Tous les fervents de chanson française connaissent son nom, où qu’ils soient dans le monde. Jacques Brel, un géant de la chanson, dont nombreux sont ceux qui ont au moins un de ses nombreux disques à la maison. L’on sait moins que Brel était un féru de navigation à la voile. Même qu’il a rejoint la Polynésie française, aux Marquises (le titre d’une chanson) à partir des côtes belges à bord de son Askoy ll, un yawl en acier de 19 mètres.

Abandonné sur une plage de Nouvelle-Zélande, ce voilier a été récupéré par des mordus qui lui ont redonné vie. Une histoire de passion et de persévérance et un vibrant hommage à Jacques Brel, auteur, chanteur et navigateur. Voici ce que nous avons  trouvé sur le sujet.
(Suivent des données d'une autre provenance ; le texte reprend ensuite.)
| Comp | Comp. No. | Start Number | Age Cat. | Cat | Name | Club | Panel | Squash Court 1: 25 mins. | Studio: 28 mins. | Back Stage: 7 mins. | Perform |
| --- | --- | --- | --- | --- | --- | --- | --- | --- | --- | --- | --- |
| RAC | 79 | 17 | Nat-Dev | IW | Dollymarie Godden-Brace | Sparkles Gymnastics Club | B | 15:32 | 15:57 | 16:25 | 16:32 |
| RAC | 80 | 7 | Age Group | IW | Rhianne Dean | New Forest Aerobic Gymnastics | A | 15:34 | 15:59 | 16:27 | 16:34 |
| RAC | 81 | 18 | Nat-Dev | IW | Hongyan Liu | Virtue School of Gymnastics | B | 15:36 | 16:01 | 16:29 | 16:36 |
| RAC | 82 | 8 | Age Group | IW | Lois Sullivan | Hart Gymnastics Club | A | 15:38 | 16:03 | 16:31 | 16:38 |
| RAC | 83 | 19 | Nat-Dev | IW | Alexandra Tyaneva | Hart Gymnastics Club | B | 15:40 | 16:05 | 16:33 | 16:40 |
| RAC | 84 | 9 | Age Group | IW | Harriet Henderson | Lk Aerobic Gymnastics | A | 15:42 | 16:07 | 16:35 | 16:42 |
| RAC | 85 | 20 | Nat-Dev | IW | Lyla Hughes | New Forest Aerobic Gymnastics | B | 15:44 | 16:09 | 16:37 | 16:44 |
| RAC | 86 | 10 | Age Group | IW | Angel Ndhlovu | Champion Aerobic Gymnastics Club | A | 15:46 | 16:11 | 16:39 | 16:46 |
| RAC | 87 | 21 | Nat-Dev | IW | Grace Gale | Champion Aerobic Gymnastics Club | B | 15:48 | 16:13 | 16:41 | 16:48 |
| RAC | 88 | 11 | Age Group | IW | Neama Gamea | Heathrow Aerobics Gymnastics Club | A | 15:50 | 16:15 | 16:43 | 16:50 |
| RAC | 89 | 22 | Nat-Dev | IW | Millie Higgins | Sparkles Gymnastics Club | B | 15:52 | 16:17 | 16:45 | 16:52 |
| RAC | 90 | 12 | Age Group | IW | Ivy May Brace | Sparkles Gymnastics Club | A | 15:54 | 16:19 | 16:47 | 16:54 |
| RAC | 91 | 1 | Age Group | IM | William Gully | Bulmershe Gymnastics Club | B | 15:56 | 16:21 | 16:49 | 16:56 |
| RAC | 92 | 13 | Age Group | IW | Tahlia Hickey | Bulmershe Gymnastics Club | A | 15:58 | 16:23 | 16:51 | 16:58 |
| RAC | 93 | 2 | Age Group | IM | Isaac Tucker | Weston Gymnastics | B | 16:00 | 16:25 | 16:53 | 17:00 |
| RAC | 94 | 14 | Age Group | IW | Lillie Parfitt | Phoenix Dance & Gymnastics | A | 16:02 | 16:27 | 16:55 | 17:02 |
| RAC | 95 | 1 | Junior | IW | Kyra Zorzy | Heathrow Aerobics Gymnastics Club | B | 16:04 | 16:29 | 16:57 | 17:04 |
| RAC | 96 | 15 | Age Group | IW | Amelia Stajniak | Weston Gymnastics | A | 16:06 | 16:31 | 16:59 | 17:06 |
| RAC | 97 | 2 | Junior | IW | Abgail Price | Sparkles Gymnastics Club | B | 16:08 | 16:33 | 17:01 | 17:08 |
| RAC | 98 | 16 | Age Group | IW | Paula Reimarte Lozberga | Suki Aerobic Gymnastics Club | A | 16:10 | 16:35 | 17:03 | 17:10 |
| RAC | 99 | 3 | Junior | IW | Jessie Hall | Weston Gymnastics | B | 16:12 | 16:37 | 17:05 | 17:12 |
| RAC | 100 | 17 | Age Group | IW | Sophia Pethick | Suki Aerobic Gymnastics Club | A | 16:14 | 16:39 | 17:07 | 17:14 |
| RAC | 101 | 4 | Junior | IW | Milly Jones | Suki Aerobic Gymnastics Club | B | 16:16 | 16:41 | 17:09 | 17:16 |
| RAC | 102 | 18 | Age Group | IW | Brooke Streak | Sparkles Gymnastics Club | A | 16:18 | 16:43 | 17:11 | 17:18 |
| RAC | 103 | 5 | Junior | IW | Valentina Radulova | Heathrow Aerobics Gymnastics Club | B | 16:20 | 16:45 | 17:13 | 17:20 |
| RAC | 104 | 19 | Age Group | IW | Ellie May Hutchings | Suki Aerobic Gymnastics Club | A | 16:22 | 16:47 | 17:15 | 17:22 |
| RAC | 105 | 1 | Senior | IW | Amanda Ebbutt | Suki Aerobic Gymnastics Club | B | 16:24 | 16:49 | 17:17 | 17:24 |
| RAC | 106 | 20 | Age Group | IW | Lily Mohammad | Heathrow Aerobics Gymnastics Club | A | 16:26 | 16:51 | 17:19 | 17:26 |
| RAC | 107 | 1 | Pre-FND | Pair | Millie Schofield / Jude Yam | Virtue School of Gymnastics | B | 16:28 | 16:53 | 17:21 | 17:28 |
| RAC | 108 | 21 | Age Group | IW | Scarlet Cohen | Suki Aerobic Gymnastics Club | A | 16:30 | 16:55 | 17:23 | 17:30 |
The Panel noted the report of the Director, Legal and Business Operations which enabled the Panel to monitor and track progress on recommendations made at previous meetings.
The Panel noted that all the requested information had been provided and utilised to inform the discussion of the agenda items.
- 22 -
Voiles et voiliers, Ouest-France, offrait en ligne ceci à ses lecteurs en mars dernier : « L’ancien ketch de Jacques Brel, l’Askoy II, avec lequel il avait rejoint à la voile les îles Marquises en 1974 pour « prendre ses distances avec le show-biz » va être remis à l’eau à Zeebruges le 8 avril prochain, (N.D.L.R. date reportée sans plus de précision à ce jour) jour anniversaire de la naissance de Jacques Brel il y a 93 ans. Revendu par le chanteur, l’Askoy II avait été récupéré plus tard à l’état d’épave en Nouvelle-Zélande puis entièrement reconstruit par trois passionnés belges… ».

« Avec mon frère Staff, nous continuons d’adorer Jacques Brel, notre compatriote, et comme lui, puisqu’il le chantait, nous pensions qu’il faut – vivre ses rêves et aller jusqu’au bout de ses rêves —. En sauvant l’Askoy II, nous sommes allées au bout du plus beau de nos rêves » explique à Voiles et Voiliers Piet Wittevrongel.

Avec son frère Staff et leur père, Jan, Piet Wittevrongel était maître voilier près de Zeebruges en 1974 lorsqu’un client pas comme les autres, Jacques Brel, vint frapper à leur porte. « Je viens d’acheter un voilier à Anvers, leur lance le chanteur venu en anonyme. Un ketch en acier de près de 20 mètres. Je voudrais m’en aller avec, très loin. On m’a parlé de vos voiles. Vous pourriez me les fabriquer ? ».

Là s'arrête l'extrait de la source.